Young Americans may even be pioneering this realignment. As Kyle Spencer, the author of Raising Them Right, told me on Keen On earlier this week, America’s “ultraconservative youth movement” might be about to revolutionize the Republican party. And the same, she argues, needs to happen within the Democratic party if it is to compete for power in the 2020s and beyond.
So where to look for auguries about the health of American democracy? No, not to Greece, antiquity or otherwise. That’s a rookie mistake. Instead, look to contemporary Egypt. As the Brookings scholar Shadi Hamid told me on Keen On this week, the future of all contemporary democracies may lie with the fate of the Muslim Brotherhood in Egypt. That’s why he titled his new book The Problem of Democracy.
Like the Muslim Brotherhood, most contemporary political parties on both secular left and religious right, Hamid argues, regard themselves as the protector of an absolute truth. That’s the problem with 21st-century democracy. But it’s not a terminal sickness and we need to live with it.

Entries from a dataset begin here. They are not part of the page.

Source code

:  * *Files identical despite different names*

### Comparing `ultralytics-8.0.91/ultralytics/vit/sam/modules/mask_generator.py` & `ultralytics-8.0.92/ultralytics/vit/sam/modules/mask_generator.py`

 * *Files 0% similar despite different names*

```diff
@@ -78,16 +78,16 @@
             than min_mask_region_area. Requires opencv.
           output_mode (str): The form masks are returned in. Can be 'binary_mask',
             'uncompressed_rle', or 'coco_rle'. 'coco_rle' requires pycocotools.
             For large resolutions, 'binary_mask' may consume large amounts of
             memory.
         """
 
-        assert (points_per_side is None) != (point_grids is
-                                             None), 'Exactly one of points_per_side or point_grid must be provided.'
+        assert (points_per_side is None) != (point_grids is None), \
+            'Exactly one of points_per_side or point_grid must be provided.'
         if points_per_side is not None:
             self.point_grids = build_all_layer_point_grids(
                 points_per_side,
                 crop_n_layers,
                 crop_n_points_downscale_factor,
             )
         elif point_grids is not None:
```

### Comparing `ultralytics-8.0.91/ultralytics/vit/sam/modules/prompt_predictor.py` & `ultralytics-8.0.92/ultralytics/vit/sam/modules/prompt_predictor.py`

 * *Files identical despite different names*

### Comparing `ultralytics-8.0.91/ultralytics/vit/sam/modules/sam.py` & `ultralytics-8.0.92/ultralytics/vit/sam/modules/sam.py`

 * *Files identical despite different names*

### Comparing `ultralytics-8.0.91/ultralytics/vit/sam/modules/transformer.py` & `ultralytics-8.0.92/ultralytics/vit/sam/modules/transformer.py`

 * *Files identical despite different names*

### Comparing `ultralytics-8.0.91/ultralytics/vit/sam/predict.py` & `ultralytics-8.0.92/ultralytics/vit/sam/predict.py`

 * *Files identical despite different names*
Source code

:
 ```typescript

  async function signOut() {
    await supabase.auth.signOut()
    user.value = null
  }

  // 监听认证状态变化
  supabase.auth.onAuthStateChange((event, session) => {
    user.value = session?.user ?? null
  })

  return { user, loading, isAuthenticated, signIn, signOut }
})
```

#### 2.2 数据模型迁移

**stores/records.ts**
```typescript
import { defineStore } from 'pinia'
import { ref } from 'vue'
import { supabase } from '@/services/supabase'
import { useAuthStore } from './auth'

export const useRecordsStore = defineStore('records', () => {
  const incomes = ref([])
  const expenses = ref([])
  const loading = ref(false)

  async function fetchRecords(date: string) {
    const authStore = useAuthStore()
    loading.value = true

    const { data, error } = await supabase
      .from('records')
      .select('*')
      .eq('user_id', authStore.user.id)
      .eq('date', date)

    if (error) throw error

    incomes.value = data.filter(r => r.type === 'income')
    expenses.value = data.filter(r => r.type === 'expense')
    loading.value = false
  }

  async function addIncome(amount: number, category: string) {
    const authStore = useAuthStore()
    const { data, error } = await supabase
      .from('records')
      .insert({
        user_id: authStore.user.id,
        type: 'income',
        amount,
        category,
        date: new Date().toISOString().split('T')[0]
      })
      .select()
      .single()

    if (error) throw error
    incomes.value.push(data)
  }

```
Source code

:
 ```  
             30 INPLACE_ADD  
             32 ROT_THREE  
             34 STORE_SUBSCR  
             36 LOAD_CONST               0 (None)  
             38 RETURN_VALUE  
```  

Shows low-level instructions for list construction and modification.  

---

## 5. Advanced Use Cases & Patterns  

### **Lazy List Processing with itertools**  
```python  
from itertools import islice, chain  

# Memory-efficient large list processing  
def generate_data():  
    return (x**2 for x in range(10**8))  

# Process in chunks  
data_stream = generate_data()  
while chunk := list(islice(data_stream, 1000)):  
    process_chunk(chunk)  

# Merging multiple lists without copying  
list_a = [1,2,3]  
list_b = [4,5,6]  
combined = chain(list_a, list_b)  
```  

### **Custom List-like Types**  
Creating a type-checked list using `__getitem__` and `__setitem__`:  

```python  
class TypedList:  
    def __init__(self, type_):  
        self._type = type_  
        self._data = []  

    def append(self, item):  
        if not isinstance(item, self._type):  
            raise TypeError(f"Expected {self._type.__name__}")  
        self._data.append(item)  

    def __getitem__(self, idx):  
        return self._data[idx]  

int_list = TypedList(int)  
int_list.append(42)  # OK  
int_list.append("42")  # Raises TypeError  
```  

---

After all, as Hamid suggests, the democratically elected Muslim Brotherhood is infinitely preferable to the military rule of Abdel Fattah el-Sisi, the contemporary pharaoh who shut down Egyptian democracy in 2014.
My guess, then, is that the health of American democracy is ok. Not perfect. But then it never was and never will be. As James Madison, America’s original realigner explained, democracy exists because of our imperfections. Perhaps democracy can only work if it is both imperfect and incomplete. Maybe all the chatter about the fate of democracy in our “difficult times” reflects its strength rather than weakness. So keep worrying—but not too much. Along with smiling (and voting), that’s probably the most effective medicine for maintaining the decent health of American democracy.